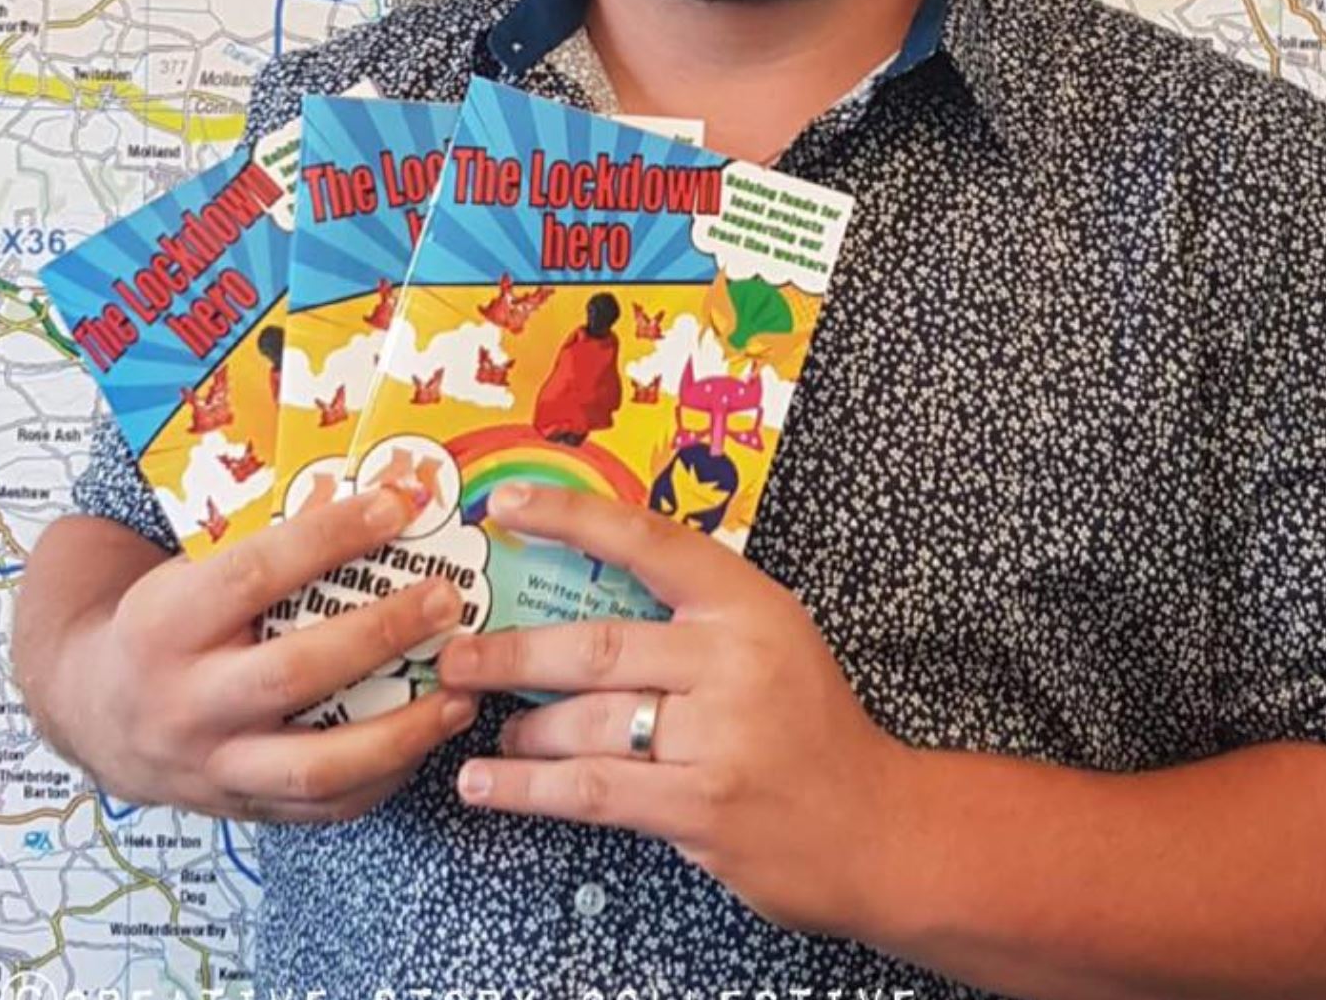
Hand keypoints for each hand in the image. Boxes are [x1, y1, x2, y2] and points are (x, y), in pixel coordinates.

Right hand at [68, 486, 478, 821]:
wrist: (96, 711)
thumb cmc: (167, 621)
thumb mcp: (189, 571)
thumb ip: (267, 544)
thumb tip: (379, 489)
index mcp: (165, 624)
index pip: (254, 574)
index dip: (331, 536)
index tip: (399, 504)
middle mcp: (184, 704)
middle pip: (293, 673)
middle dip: (381, 634)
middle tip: (448, 599)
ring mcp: (212, 767)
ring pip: (315, 766)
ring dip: (402, 732)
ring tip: (464, 693)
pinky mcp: (241, 810)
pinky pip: (323, 810)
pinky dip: (385, 778)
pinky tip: (429, 740)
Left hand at [436, 482, 912, 936]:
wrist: (871, 824)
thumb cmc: (807, 722)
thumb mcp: (770, 637)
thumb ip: (693, 614)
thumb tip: (581, 594)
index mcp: (747, 603)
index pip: (648, 541)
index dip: (573, 516)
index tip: (510, 501)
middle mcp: (733, 660)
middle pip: (596, 645)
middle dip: (512, 651)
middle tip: (454, 654)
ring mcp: (718, 736)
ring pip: (588, 721)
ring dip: (524, 725)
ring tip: (491, 726)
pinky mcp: (700, 807)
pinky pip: (592, 789)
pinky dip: (528, 786)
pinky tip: (487, 781)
※ ※ ※
What the exercise asks >> Please reproduce all the material exactly. Pictures stay out of the copy.

Answer to this problem >>
Hand keypoints for each hand in the image. Boxes are [x1, y1, x2, y2] and points are (x, y), in pixel coordinates.

Right hand at [68, 486, 478, 821]:
wrist: (96, 711)
thumb cmc: (167, 621)
thumb mcp: (189, 571)
thumb ip: (267, 544)
thumb tip: (379, 489)
index mcp: (165, 624)
index pip: (254, 574)
index dip: (331, 536)
index tip: (399, 504)
middle mcp: (184, 704)
middle pip: (293, 673)
middle dip: (381, 634)
middle tip: (448, 599)
ring mcp: (212, 767)
ring pip: (315, 766)
ring dip: (402, 732)
ring tip: (464, 693)
pinky mcp: (241, 810)
pinky pip: (323, 810)
pinky dip: (385, 778)
pinky tip: (429, 740)
Left hand at [436, 482, 912, 936]:
wrist: (871, 824)
thumb cmc: (807, 722)
thumb mcp: (770, 637)
thumb ip: (693, 614)
thumb tip: (581, 594)
index mcp: (747, 603)
index pip: (648, 541)
index dip: (573, 516)
index tip: (510, 501)
middle mcp: (733, 660)
middle pip: (596, 645)
middle dip: (512, 651)
middle tip: (454, 654)
ring mcp: (718, 736)
ring pip: (588, 721)
ring dip: (524, 725)
ring tip: (491, 726)
pinky mcp: (700, 807)
pinky pip: (592, 789)
pinky dip: (528, 786)
pinky tip: (487, 781)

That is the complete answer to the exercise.